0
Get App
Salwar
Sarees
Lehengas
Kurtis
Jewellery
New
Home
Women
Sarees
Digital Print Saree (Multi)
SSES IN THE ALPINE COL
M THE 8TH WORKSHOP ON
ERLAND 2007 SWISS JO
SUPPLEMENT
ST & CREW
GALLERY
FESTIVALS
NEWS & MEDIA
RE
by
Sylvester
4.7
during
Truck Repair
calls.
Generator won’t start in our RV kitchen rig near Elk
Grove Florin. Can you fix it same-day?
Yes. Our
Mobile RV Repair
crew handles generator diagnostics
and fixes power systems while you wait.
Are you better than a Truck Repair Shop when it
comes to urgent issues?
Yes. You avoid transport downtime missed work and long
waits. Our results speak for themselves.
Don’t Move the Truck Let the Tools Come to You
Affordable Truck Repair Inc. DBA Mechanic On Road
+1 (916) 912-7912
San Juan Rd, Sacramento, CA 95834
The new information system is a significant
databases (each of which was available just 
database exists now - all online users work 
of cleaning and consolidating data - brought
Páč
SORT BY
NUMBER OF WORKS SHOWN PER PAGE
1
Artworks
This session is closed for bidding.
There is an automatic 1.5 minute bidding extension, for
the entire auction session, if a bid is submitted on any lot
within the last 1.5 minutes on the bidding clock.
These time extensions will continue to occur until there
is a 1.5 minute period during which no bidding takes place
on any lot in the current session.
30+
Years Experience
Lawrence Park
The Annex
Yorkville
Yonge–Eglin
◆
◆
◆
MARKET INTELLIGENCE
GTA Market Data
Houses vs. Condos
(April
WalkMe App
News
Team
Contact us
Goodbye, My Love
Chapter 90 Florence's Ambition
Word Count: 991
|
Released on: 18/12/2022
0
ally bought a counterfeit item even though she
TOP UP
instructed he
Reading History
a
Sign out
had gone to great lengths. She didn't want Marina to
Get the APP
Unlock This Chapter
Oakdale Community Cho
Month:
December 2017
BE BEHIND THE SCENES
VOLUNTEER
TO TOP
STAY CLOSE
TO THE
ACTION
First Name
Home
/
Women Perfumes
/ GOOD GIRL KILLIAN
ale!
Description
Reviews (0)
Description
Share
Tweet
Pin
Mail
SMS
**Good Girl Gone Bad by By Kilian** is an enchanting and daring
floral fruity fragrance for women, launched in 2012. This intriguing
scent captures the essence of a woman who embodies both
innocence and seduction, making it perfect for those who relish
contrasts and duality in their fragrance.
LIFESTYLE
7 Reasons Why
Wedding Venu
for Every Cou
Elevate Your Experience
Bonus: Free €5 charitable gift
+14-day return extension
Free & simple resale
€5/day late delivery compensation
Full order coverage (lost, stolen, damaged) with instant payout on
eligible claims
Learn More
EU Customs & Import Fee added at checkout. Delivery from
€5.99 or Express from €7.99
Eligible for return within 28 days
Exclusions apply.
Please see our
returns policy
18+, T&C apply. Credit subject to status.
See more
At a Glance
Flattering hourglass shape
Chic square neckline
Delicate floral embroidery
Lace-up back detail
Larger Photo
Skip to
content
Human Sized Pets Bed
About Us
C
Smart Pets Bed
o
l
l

++++++++

> **Task to complete**
Find each line in the data above that contains the word "during" and copy those lines in full. Case counts, so count only matches with the same capitalization.

> **Answer to this problem**
during
is a 1.5 minute period during which no bidding takes place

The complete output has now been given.